What to do - Reproduce exactly the lines from the one containing "Portal de Transparencia" through the end of the listing, minus the pictures.

Supplied information -
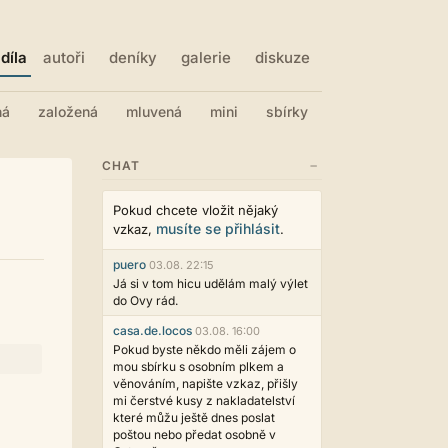
díla
autoři
deníky
galerie
diskuze
ná
založená
mluvená
mini
sbírky
−
CHAT
Pokud chcete vložit nějaký
musíte se přihlásit
vzkaz,
.
puero
03.08. 22:15
Já si v tom hicu udělám malý výlet
do Ovy rád.
casa.de.locos
03.08. 16:00
Pokud byste někdo měli zájem o
mou sbírku s osobním plkem a
věnováním, napište vzkaz, přišly
mi čerstvé kusy z nakladatelství
které můžu ještě dnes poslat
poštou nebo předat osobně v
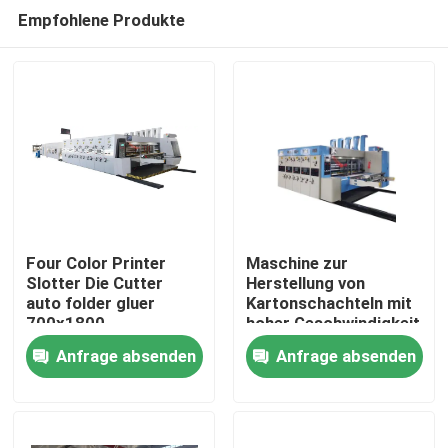
Empfohlene Produkte
Four Color Printer
Maschine zur
Slotter Die Cutter
Herstellung von
auto folder gluer
Kartonschachteln mit
Haus
700x1800
hoher Geschwindigkeit
Anfrage absenden
Anfrage absenden
Produkte
Videos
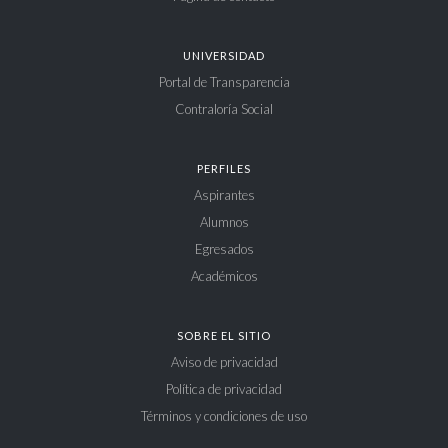
UNIVERSIDAD
Portal de Transparencia
Contraloría Social
PERFILES
Aspirantes
Alumnos
Egresados
Académicos
SOBRE EL SITIO
Aviso de privacidad
Política de privacidad
Términos y condiciones de uso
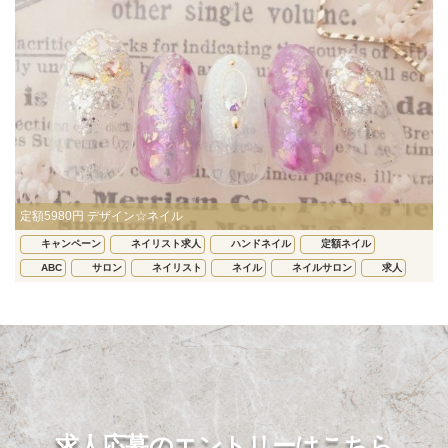
定額5980円 デザイン☆ネイル
キャンペーン
ネイリスト求人
ハンドネイル
定額ネイル
ABC
サロン
ネイリスト
ネイル
ネイルサロン
求人
求人応募のエントリーはこちら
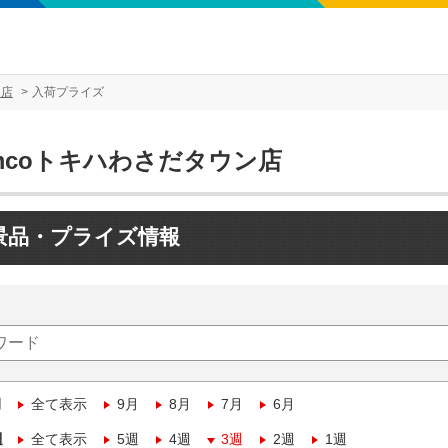
ン店
入荷プライズ
mcoトキハわさだタウン店
景品・プライズ情報
月
全て表示
9月
8月
7月
6月
週
全て表示
5週
4週
3週
2週
1週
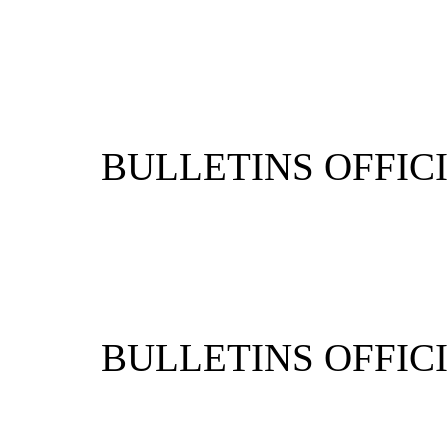
BULLETIN
BULLETIN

Exercise solution -
Portal de Transparencia
Contraloría Social
PERFILES
Aspirantes
Alumnos
Egresados
Académicos
SOBRE EL SITIO
Aviso de privacidad
Política de privacidad
Términos y condiciones de uso
定額5980円 デザイン☆ネイル
キャンペーン
ネイリスト求人
ハンドネイル
定額ネイル
ABC
サロン
ネイリスト
ネイル
ネイルサロン
求人
求人応募のエントリーはこちら
ン店
入荷プライズ
mcoトキハわさだタウン店
景品・プライズ情報
月
全て表示
9月
8月
7月
6月
週
全て表示
5週
4週
3週
2週
1週
BULLETIN
BULLETIN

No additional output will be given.